Anthony Lem
Hello! I completed my M.Sc. in Computer Science at the Robot Vision & Learning (RVL) Lab at the University of Toronto under the supervision of Professor Florian Shkurti. My research focused on generative AI for robot perception. Before that, I received my BASc. in Engineering Science at the University of Toronto, where I was fortunate to research at the Multimedia Laboratory under the supervision of Professor Konstantinos Plataniotis. I also had an internship at Qualcomm.
Publications
SICNav-Diffusion: Safe and Interactive Crowd Navigation with Diffusion Trajectory Predictions
Robotics and Automation Letter (RA-L), 2025
Explaining Convolutional Neural Networks through Attribution-Based Input Sampling and Block-Wise Feature Aggregation
Association for the Advancement of Artificial Intelligence (AAAI) Conference on Artificial Intelligence, 2021
Projects
Animated Wallpaper Generation
Personal Project,
Generated animated desktop wallpapers with open-source state-of-the-art AI models. Used AI software and compute infrastructure including ComfyUI, Hugging Face, and Modal.

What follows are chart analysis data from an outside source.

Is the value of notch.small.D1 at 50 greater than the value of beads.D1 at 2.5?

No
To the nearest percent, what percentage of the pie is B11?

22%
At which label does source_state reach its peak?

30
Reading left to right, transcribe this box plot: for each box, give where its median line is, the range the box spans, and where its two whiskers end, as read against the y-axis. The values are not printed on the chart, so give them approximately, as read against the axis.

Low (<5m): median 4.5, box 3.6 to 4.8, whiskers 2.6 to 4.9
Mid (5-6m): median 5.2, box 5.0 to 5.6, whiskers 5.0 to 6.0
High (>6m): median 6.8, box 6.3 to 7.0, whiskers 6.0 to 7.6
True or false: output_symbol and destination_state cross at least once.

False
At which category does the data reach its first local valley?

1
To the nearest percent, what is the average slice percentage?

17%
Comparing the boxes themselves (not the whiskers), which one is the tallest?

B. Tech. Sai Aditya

A Material Point Method for Snow Simulation
Individual Course Project,
Reimplemented the paper A Material Point Method For Snow Simulation in 2D using Python and Taichi Lang.

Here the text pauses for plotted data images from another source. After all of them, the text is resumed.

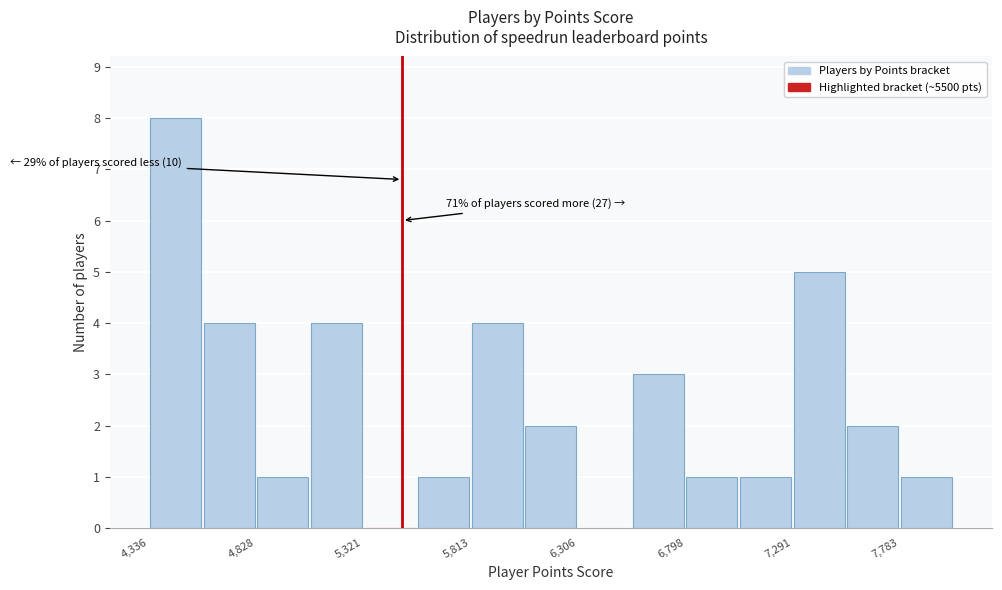

Which range on the x-axis has the tallest bar?

4350 to 4600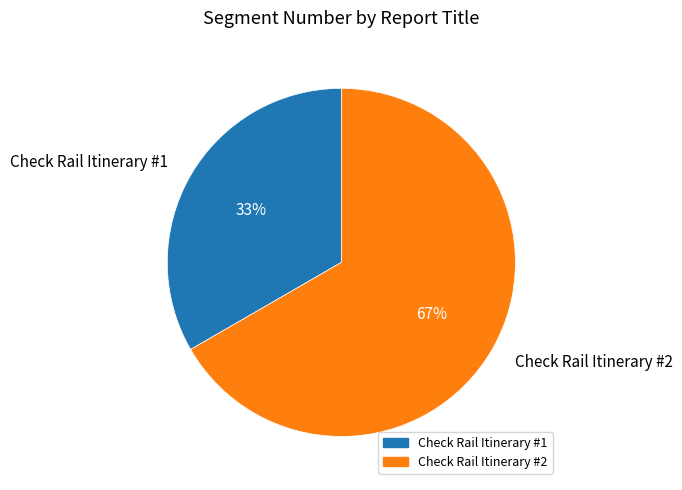

Which slice represents more than half of the pie?

Check Rail Itinerary #2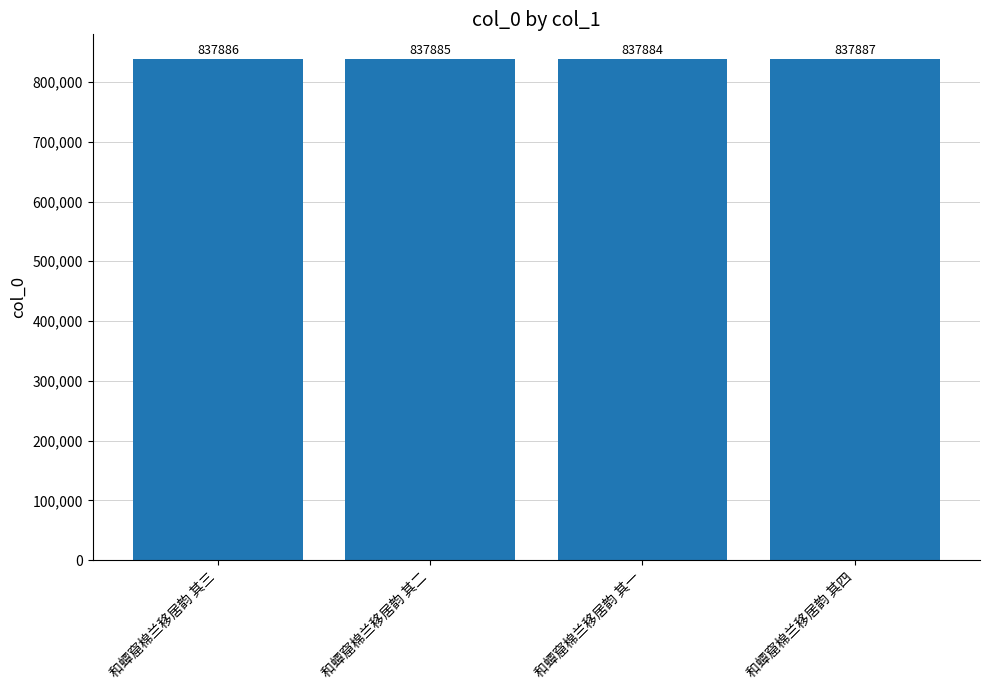

Approximately how many times larger is the value at 和蟫窟棉兰移居韵 其二 compared to 和蟫窟棉兰移居韵 其三?

1.0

Compositional Premise Retrieval
Group Course Project,
Developed a novel method for training Transformer models for retrieving premises for Automatic Theorem Proving. Benchmarked baseline retrieval methods: TF-IDF, BM25, and Sentence-BERT.
Cloud Database System
Group Course Project,
Built a distributed database system inspired by Amazon’s Dynamo in Java with multiple servers that could be dynamically removed or added. System featured data replication across servers, heart beat for server failure detection, and gossiping to achieve eventual consistency.
Multimodal Content Moderation
Group Course Project,
Developed a state-of-the-art multimodal (image and text) content moderation model that performed well on Meta’s Hateful Memes Challenge for the company Clarifai. Built a computation pipeline to augment and generate synthetic text and image data samples using Stable Diffusion for training neural networks.